3.2. Model Specification

Extending our prior work [16], we consider air pollution monitoring through a sensor network capable of mobility. A mobile air quality sensor traverses a geographic region containing both areas of normal background air quality and zones with elevated pollution levels. The sensor is equipped to detect a specific pollutant and generates a message upon each significant detection event. The message generation process is modeled as a Poisson process, where the transmission rate is a function of the sensor’s location. Specifically, the message generation rate

λ_{1}

is low when the sensor is outside the polluted zone, but it switches to a higher rate

λ_{2}

(

λ_{1} < λ_{2}

) upon entering the polluted area. The Poisson distribution is a foundational model for data transmission and event count analysis in diverse systems including communication networks. For example, in a typical scenario, the time to detect a critical event with a reusable mobile air quality sensor follows an exponential distribution [16]. The parameter

μ

of this distribution is determined by the specific characteristics of the sensor, including its mobility and performance. Consequently, the number of critical events detected within a fixed time interval, T, is described by a Poisson distribution with a rate parameter

λ = μ T

. The probability of observing exactly t events in this interval is given by the Poisson pmf:

P (ξ = t) = \frac{λ^{t}}{t!} e^{- λ},

(2)

here

ξ

is a random variable representing the number of events.

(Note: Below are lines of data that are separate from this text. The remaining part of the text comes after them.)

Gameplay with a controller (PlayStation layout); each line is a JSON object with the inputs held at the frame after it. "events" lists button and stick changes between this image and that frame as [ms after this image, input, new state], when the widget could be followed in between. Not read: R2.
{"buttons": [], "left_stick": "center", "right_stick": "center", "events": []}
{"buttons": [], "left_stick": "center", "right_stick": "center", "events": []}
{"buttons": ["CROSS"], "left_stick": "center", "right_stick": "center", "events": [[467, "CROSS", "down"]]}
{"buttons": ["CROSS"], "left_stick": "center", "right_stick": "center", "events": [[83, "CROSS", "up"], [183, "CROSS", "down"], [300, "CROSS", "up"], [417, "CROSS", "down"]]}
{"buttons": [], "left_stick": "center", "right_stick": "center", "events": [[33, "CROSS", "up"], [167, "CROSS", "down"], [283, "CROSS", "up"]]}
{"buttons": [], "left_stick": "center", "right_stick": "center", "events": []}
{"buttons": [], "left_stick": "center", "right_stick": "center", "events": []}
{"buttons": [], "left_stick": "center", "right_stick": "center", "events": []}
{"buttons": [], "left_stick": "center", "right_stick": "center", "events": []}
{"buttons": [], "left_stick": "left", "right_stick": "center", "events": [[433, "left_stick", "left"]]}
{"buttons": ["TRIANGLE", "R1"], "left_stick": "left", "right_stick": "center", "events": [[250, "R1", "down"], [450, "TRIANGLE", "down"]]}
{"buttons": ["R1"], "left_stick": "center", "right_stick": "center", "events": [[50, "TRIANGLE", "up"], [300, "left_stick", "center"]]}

3.3. Refinement of EM Clustering

In the context of air quality monitoring, we consider the problem of distinguishing between regular background activity and air pollution events based on the number of alerts,

x_{i}

, recorded by a sensor over a fixed time interval. The observed dataset

X

, represents the count of alerts from all sensors in the monitoring area. We model these data as a mixture of two Poisson distributions, where the first component (

k = 1

), parameterized by

λ_{1}

, models the low-rate Poisson process of normal background activity, and the second component (

k = 2

), parameterized by

λ_{2}

(where

λ_{2}

>

λ_{1}

), models the high-rate process of alert generation characteristic of a pollution event. This approach accounts for the fundamental uncertainty in attributing any individual observation with a high count to either a rare extreme value in the normal state or to a genuine pollution incident. The primary goal of applying the EM algorithm is to compute the responsibility for each sensor reading based on the estimated parameters (the mixing probabilities

π, 1 - π

and the rates

λ_{1}

,

λ_{2}

) thereby allowing each sensor’s reading to be probabilistically classified as either originating from a “polluted zone” or from the “normal state.” The properties of the Poisson distribution allow the update equations for the EM algorithm to be derived in a closed analytical form.

Therefore, we consider a mixture of two Poisson distributions parameterized by a mixing probability

π

, such that an observation belongs to class 1 with probability

π

and to class 2 with probability

1 - π

. Following the structure of the general mixture model in (2), the specific probability mass function for a single data point

x_{i}

under a two-component Poisson mixture model is defined as

p (x_{i} | π, λ_{1}, λ_{2}) = π \frac{{(λ_{1})}^{x_{i}}}{x_{i}!} e^{- λ_{1}} + (1 - π) \frac{{(λ_{2})}^{x_{i}}}{x_{i}!} e^{- λ_{2}}

(2)

where

Θ = \{π, 1 - π, λ_{1}, λ_{2}\}

.

Substituting the Poisson probability mass function (12) into the responsibility formula and simplifying, we obtain the responsibility of cluster 1

γ_{i, 1} = \frac{\hat{π} e^{- {\hat{λ}}_{1}} {({\hat{λ}}_{1})}^{x_{i}}}{\hat{π} e^{- {\hat{λ}}_{1}} {({\hat{λ}}_{1})}^{x_{i}} + (1 - \hat{π}) e^{- {\hat{λ}}_{2}} {({\hat{λ}}_{2})}^{x_{i}}}

(5)

The responsibility of cluster 2 is consequently

γ_{i, 2} = 1 - γ_{i, 1}

(5)

From a computational perspective, it is methodologically advantageous to structure the calculations in the following manner:

I_{i} = \frac{1}{γ_{i, 1}} = 1 + (\frac{1}{\hat{π}} - 1) \exp (x_{i} \ln \frac{{\hat{λ}}_{2}}{{\hat{λ}}_{1}} + {\hat{λ}}_{1} - {\hat{λ}}_{2})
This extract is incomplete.